Friday, October 28, 2011

The French Revolution in a modern world

Most of my posts have something to do with Hell on Earth, a love story. But I don’t think the novel or anyone in it had anything to do with the French Revolution, with the possible exception of Foo Ling who, as we know, could have been anywhere, anytime, wreaking havoc. Nevertheless, I think the French Revolution is always something worth looking at

The American Revolution is what you get when intelligent men and women are willing to risk everything they have to be free.

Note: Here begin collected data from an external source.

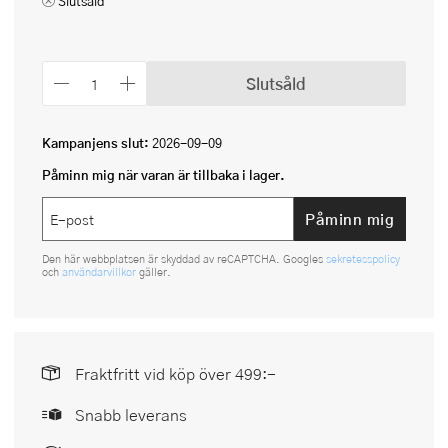
Slutsåld
Slutsåld
Kampanjens slut:
2026-09-09
Påminn mig när varan är tillbaka i lager.
Påminn mig
Den här webbplatsen är skyddad av reCAPTCHA. Googles
sekretesspolicy
och
användarvillkor
gäller.
Fraktfritt vid köp över 499:-
Snabb leverans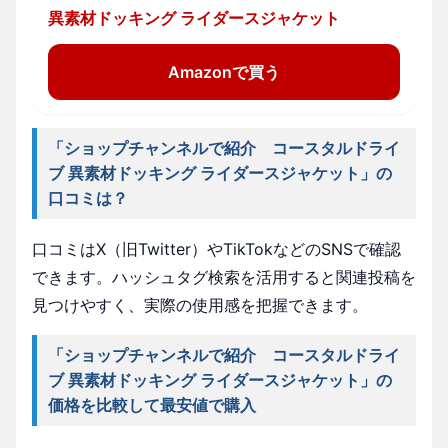
異素材ドッキング ライダースジャケット
Amazonで買う
「ショップチャンネルで紹介 コースタルドライ
ブ 異素材ドッキング ライダースジャケット」の
口コミは？
口コミはX（旧Twitter）やTikTokなどのSNSで確認
できます。ハッシュタグ検索を活用すると関連投稿を
見つけやすく、実際の使用感を把握できます。
「ショップチャンネルで紹介 コースタルドライ
ブ 異素材ドッキング ライダースジャケット」の
価格を比較して最安値で購入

The French Revolution is what you get when the rich and powerful become so arrogant that the poor and the weak are willing to risk everything just to get even.
There was no middle road in the days leading up to the French Revolution because there was no middle class. That’s too bad because a middle road, a road of compromise might have prevented the revolution from ever happening and would have saved a lot of heads in the long run. But you need a middle class to have a middle road.

It is the middle class that gives revolution a bad name. The middle class is comfortable, sometimes too comfortable. It has enough money to eat well, dress well, and live well and enough education to recognize how well off it is. They have enough morals to be fair with one another and enough drive to try and get the better of one another. The last thing they want is for a revolution to screw everything up. A good, long, hard fought war can knock you right out of the middle class and into the bread lines.

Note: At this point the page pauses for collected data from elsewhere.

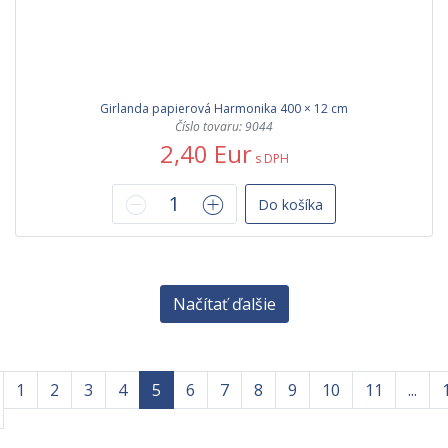
Girlanda papierová Harmonika 400 × 12 cm
Číslo tovaru: 9044
2,40 Eur
s DPH
Do košíka
Načítať ďalšie
1
2
3
4
5
6
7
8
9
10
11
...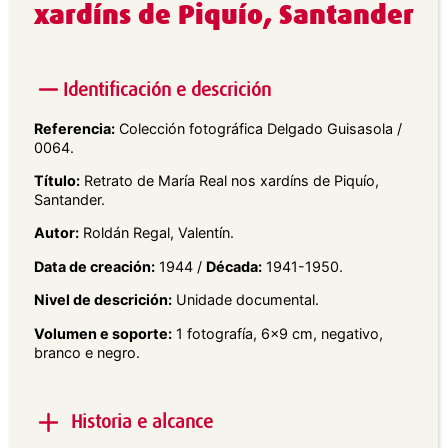
xardíns de Piquío, Santander
Identificación e descrición
Referencia:
Colección fotográfica Delgado Guisasola /
0064.
Título:
Retrato de María Real nos xardíns de Piquío,
Santander.
Autor:
Roldán Regal, Valentín.
Data de creación:
1944 /
Década:
1941-1950.
Nivel de descrición:
Unidade documental.
Volumen e soporte:
1 fotografía, 6×9 cm, negativo,
branco e negro.
Historia e alcance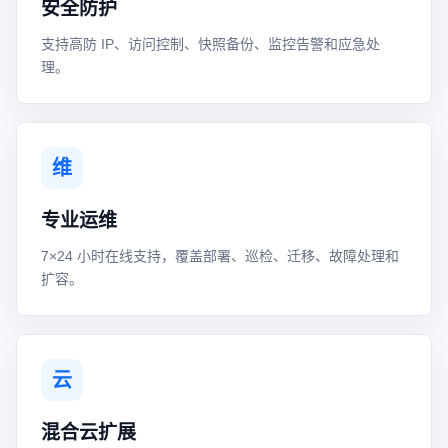
安全防护
支持高防 IP、访问控制、快照备份、监控告警和应急处
理。
维
专业运维
7×24 小时在线支持，覆盖部署、巡检、迁移、故障处理和
扩容。
云
混合云扩展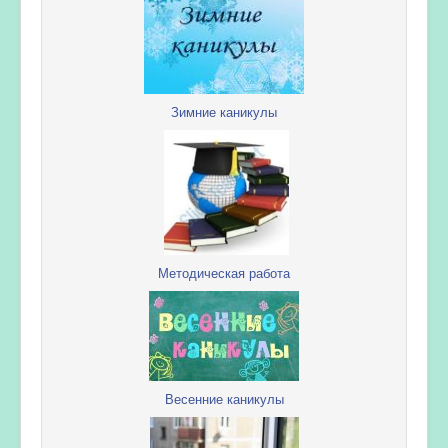
Зимние каникулы
Методическая работа
Весенние каникулы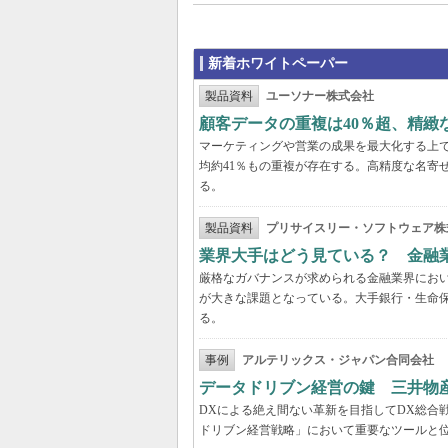
新着ホワイトペーパー
製品資料
ユーソナー株式会社
顧客データの重複は40％超、精
マーケティングや営業の成果を最大化する上
均約41％もの重複が存在する。高精度な名寄
る。
製品資料
プリサイスリー・ソフトウェア株
業界大手はどう見ている？ 金融
厳格なガバナンスが求められる金融業界にお
が大きな課題となっている。大手銀行・生命
る。
事例
アルテリックス・ジャパン合同会社
データドリブン経営の鍵 三井物
DXによる絶え間ない革新を目指してDX総合
ドリブン経営戦略」において重要なツールと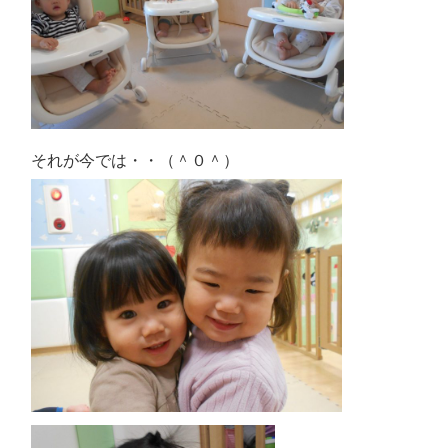
それが今では・・（＾０＾）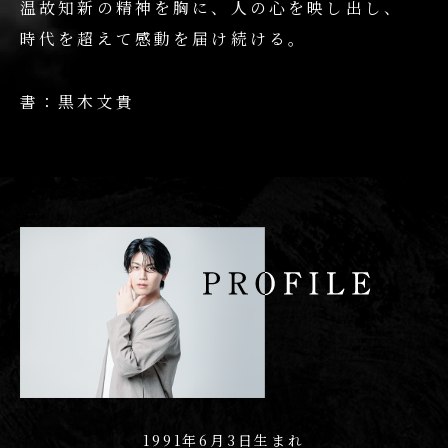
温故知新の精神を胸に、人の心を映し出し、
時代を超えて感動を届け続ける。
書：黒木文貴
1991年6月3日生まれ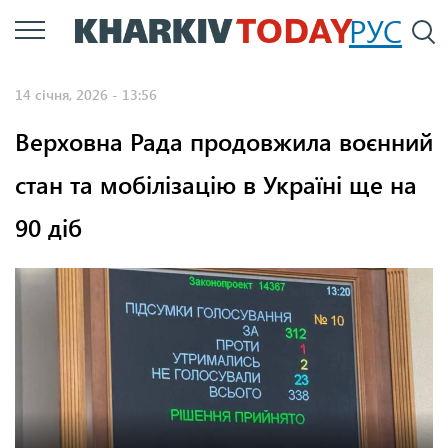
Перейти
РУС
П
до
основного
14 січня, 2026 - 13:56
вмісту
Верховна Рада продовжила воєнний
стан та мобілізацію в Україні ще на
90 діб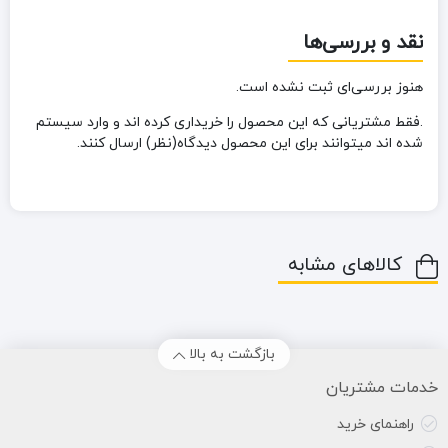
نقد و بررسی‌ها
هنوز بررسی‌ای ثبت نشده است.
.فقط مشتریانی که این محصول را خریداری کرده اند و وارد سیستم
شده اند میتوانند برای این محصول دیدگاه(نظر) ارسال کنند.
کالاهای مشابه
بازگشت به بالا
خدمات مشتریان
راهنمای خرید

While it’s hard to have a revolution with a strong middle class it’s pretty easy to have one without a middle class. In fact, the absence of a middle class is what usually causes a revolution, although no one ever wants to look too deeply into this fact.

The wealthy and powerful tend to ignore the French Revolution because it was a bad time for the rich. They lost their status, their money, their possessions and their heads. Can anyone blame them for trying to forget one of those rare times in history when it didn’t pay to be rich? And they would just as soon the poor didn’t dwell on it either.

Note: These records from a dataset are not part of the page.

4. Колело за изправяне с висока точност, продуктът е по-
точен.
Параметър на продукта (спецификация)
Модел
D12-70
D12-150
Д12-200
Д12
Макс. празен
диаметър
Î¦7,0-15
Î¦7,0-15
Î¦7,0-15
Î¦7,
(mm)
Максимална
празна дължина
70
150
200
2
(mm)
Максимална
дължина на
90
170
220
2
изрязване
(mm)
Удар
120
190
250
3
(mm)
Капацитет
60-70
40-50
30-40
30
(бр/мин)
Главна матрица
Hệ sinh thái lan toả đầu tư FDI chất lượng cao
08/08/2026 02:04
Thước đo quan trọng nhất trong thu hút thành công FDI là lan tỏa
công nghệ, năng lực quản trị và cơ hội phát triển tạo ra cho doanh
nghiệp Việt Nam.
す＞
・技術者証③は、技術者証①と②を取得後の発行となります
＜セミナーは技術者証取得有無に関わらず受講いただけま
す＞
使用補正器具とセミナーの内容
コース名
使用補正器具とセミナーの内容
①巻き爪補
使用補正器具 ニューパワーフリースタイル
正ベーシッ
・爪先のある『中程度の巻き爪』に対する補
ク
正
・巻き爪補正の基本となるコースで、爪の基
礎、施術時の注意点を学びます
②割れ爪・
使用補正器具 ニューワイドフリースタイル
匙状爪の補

The poor don’t like the role they played in the revolution. Having had every shred of decency taken from them leading up to the revolution they countered by throwing away whatever compassion they might have still possessed during the struggle and in the end rejected any claim they might have had to being civilized.

The trouble is, even if you are able to drive the French Revolution out of mind, there is always, like the song said, something there to remind you. Most recently there was the Arab Spring, one of the more beautiful pseudonyms to be used to describe mass murder, butchery, and ruthless bloodshed. Before that there was the fall of Communism and today we have the protests on Wall Street.

The message is that if one group of people continues to hold down another group of people, then someday, in some way, they will make you regret you were ever born. Inequities whether it is the power held by a few or the money held by a few, have a way of balancing out.

Faster than you can say, “There goes the Bastille,” the status quo becomes the state of unrest and the heads of state become heads in a bucket. With so much at stake why would anyone want to see the middle class eliminated or marginalized?

So forget, “The south will rise, again.” If there is to be any hope at all for this country, the battle cry had better be, “The middle class will rise, again,” because if it doesn’t, a lot of heads are going to roll. And that middle class better be more than just the group of people in the middle. It had better be happy group of people in the middle.

The poor and disadvantaged like to believe they could become middle class and the middle class has always entertained the idea of someday becoming wealthy but few poor people hold any hope of becoming millionaires. The country needs the return of a middle class that is not only in the middle but comfortable enough in the middle to act as a buffer or voice of reason, a bridge as it were, between those residing in that golden city on the hill and those languishing in the valley of darkness.

1 comment:

  1. I wrote a research paper--actually two research papers--in college regarding the French Revolution. I remember very little of the one, which was based on the biography of Robespierre, who was the Joseph McCarthy of the French Revolution. The other was an autobiography of a wealthy priest who was imprisoned, but later freed. I don't recall the actual details, only that in his autobiography written twenty years after the event, he made himself out to be a courageous hero who suffered his imprisonment with a stoic strength that was unmet by his fellow prisoners, who either complained or cried about their unfortunate predicament. I imagine he returned to being wealthy after his release and that such a return to the finer things in life somewhat softened his own intepretation of the whole ordeal. It's interesting how--as you said--the wealthy would prefer to ignore the French Revolution. I would suggest, based on this Frenchman's autobiography, that if one is incapable of ignoring it than the next best thing is to remember oneself as a courageous, late-eighteenth century superhero priest.